Erläuterung: Verweigert der Bieter die Abgabe der geforderten Erklärung, ist sein Angebot nach §§ 16 Abs. 3, 19 Abs. 3 lit. a VOL/A-EG von der Vergabe auszuschließen. Gibt er eine unrichtige Erklärung ab oder hält er eine abgegebene Erklärung später nicht ein, kann dies in zukünftigen Vergabeverfahren einen Ausschluss vom Vergabeverfahren wegen mangelnder Eignung nach sich ziehen.
eingefügt am 06.12.2015

 


 

Praxishinweis aus der Rechtsprechung - Oberlandesgericht Düsseldorf: Übertragung der Ausschreibungspflicht auf einen Dritten! Zur Einhaltung des europäischen und nationalen Vergaberechts ist nicht erforderlich, dass der öffentliche Auftragggeber die in der Richtlinie 2004/18/EG und §§ 97 ff. GWB vorgesehenen Verfahren selbst durchführen muss. Die praktische Wirksamkeit der Richtlinie (effet utile) ist auch dann gewahrt, wenn er nach nationalem Recht z. B. eine anerkannte Werkstatt für Menschen mit Behinderung in der mit dieser geschlossenen Vereinbarung dazu verpflichten kann, für die Ausführung von Leistungen, die die Werkstatt nicht selbst erbringt, sondern ihrerseits zu beschaffen hat, die im Vergaberecht festgelegten Verfahren anzuwenden. Die Verpflichtungen des Vergaberechts werden auch auf einem solchen Weg erfüllt. In diesem Fall ist der Auftragnehmer aufgrund der getroffenen Vereinbarung als ausdrücklich zur Beschaffung weiterer im Zusammenhang mit den zu erbringenden Leistungen stehender Leistungen ermächtigt anzusehen.

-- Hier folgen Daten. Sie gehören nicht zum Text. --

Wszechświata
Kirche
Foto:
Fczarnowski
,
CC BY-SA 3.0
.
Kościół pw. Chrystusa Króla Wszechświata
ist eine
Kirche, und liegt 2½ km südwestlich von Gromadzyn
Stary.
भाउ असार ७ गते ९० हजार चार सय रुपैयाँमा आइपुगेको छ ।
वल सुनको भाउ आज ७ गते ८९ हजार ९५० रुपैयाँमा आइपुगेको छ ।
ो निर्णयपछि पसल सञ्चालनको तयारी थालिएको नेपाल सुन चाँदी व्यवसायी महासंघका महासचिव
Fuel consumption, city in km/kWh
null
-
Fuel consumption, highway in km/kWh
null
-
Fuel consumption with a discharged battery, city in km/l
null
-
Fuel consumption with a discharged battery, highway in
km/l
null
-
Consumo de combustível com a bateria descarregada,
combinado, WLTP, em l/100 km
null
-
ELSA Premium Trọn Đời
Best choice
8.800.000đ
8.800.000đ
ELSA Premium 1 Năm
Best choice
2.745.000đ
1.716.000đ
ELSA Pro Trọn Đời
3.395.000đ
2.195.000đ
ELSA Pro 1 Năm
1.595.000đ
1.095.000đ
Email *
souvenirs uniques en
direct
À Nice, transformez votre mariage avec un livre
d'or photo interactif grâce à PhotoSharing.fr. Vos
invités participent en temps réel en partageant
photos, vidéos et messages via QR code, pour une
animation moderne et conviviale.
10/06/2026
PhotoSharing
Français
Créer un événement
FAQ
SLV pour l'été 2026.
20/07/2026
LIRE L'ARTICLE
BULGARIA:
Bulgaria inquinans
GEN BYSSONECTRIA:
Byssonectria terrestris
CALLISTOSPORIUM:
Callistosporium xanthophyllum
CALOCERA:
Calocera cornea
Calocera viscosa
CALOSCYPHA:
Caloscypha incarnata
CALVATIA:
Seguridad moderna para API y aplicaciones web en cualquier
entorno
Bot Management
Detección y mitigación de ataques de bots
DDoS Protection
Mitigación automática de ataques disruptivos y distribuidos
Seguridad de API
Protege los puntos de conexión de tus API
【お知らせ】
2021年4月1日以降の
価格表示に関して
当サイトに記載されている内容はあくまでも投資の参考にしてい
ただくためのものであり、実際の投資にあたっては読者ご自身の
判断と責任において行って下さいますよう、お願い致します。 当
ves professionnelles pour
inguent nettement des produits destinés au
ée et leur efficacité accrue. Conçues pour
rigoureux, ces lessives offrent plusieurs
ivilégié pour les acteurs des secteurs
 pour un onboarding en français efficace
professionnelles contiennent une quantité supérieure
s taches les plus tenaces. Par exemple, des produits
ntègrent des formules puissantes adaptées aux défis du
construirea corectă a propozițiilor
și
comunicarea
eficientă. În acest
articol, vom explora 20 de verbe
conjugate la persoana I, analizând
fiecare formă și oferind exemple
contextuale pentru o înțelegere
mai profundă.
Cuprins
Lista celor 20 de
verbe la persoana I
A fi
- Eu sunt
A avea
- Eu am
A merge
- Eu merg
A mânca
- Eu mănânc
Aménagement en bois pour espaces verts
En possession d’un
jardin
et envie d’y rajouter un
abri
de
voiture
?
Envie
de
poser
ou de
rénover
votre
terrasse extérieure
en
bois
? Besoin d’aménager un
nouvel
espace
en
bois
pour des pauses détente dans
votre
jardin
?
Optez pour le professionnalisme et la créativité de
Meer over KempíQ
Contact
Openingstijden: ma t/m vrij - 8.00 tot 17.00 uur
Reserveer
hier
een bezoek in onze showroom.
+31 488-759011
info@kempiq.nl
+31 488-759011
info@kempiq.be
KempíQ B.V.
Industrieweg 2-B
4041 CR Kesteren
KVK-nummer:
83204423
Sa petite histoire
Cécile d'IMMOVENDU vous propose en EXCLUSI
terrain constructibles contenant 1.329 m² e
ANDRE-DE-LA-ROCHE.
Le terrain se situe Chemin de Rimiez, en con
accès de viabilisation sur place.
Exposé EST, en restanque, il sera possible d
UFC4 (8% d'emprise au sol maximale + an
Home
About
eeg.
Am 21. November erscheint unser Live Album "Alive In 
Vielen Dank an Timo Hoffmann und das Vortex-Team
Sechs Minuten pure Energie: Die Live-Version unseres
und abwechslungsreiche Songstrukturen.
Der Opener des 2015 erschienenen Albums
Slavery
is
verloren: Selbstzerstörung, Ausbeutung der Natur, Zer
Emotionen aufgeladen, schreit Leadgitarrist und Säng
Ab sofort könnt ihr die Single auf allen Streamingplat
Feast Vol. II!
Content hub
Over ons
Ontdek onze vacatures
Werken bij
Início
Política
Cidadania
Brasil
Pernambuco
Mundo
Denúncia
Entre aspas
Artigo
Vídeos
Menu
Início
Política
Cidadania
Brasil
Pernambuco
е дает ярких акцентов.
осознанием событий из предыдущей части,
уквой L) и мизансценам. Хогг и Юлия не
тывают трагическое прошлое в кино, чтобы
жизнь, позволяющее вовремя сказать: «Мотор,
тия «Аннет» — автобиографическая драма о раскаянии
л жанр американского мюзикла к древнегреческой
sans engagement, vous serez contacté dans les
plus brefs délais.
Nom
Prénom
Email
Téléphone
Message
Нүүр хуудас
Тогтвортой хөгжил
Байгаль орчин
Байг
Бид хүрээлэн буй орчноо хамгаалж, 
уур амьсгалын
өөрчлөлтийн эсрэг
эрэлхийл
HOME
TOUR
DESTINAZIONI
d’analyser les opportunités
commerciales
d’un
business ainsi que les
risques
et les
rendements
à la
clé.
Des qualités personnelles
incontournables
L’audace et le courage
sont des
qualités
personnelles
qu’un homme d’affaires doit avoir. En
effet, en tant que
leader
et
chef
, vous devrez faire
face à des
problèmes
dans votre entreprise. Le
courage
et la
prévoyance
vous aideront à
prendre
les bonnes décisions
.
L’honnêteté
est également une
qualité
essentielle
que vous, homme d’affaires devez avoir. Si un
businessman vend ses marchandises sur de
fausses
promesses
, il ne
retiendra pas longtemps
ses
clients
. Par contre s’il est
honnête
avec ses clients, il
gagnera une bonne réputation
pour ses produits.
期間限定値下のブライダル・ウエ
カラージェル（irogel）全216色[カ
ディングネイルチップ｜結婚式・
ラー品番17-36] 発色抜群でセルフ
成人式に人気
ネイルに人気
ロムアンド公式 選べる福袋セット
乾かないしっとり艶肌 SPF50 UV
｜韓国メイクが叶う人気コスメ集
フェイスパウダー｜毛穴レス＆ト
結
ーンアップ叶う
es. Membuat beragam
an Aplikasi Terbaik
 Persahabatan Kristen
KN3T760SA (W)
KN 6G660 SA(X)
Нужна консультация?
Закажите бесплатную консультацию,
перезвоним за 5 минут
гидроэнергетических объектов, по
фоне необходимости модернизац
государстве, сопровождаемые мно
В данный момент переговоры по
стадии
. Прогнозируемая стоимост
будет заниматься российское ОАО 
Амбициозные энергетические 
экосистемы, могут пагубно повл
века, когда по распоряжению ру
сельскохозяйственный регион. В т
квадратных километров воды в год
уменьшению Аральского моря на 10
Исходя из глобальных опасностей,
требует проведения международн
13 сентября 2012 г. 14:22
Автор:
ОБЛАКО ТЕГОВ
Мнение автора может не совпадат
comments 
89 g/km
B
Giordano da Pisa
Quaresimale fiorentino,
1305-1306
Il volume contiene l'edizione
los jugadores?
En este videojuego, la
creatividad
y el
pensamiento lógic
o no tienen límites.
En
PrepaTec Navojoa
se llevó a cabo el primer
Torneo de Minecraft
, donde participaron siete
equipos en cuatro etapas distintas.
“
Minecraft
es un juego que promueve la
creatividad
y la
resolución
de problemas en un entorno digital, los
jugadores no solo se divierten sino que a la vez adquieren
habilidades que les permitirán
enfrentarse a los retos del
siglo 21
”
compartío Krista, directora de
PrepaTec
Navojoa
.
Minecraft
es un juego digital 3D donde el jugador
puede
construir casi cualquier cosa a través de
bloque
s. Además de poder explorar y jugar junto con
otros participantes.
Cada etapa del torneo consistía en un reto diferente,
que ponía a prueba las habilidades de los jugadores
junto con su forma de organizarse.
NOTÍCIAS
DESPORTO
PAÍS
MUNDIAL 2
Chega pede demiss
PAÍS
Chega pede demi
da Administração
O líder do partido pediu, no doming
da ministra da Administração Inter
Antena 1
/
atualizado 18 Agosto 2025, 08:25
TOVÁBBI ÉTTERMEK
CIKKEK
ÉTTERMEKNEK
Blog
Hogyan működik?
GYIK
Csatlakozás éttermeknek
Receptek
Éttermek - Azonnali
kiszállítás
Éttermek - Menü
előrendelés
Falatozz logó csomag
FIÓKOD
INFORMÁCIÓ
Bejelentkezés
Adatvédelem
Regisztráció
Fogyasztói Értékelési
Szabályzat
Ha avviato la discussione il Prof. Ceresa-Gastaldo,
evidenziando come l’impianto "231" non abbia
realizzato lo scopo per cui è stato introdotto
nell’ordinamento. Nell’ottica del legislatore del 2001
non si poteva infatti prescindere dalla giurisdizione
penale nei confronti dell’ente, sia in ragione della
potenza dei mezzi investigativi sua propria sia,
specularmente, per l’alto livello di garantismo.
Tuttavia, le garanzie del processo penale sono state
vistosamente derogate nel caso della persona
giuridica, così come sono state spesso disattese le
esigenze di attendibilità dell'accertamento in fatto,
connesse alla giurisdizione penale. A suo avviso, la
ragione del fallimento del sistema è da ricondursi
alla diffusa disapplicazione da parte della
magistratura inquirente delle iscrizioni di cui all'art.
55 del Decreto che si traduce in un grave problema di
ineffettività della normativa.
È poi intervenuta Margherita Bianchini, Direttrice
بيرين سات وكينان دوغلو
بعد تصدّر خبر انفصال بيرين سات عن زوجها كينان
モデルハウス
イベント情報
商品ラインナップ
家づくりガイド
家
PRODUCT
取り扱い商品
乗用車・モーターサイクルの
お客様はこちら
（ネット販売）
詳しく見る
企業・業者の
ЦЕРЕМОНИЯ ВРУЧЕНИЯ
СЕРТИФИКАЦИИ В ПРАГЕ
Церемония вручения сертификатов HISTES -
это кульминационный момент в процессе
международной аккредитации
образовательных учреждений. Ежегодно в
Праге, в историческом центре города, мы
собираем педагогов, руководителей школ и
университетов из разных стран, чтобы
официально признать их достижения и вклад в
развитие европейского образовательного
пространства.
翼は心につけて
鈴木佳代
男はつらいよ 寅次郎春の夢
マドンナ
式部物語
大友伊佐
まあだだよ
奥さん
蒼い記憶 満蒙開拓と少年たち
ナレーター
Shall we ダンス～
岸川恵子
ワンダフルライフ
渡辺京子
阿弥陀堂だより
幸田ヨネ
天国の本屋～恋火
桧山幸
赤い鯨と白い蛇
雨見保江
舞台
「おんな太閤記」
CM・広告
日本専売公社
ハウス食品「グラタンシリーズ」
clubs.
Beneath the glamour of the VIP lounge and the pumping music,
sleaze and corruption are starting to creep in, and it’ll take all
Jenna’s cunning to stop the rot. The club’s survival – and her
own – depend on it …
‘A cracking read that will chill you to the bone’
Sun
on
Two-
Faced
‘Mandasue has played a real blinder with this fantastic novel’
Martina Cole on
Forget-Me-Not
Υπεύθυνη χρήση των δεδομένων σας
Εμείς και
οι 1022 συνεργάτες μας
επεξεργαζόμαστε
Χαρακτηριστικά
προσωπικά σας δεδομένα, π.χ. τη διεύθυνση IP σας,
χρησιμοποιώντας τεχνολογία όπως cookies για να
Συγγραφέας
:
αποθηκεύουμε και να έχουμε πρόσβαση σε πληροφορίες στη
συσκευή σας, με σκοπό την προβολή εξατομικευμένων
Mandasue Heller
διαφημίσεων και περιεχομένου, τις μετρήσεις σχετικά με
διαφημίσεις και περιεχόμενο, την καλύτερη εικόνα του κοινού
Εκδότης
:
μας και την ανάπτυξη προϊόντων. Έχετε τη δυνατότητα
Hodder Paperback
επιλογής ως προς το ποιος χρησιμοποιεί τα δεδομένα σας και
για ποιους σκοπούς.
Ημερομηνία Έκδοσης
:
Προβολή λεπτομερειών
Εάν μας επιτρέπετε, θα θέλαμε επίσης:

Der Wirksamkeit des Vergaberechts (effet utile) ist damit Geltung verschafft worden. Alle Leitsätze der Entscheidung und die Entscheidung selbst finden Sie hier.
Erläuterung: Die Auswahlentscheidung für einen Dritten unterliegt selbstverständlich auch dem Vergaberecht.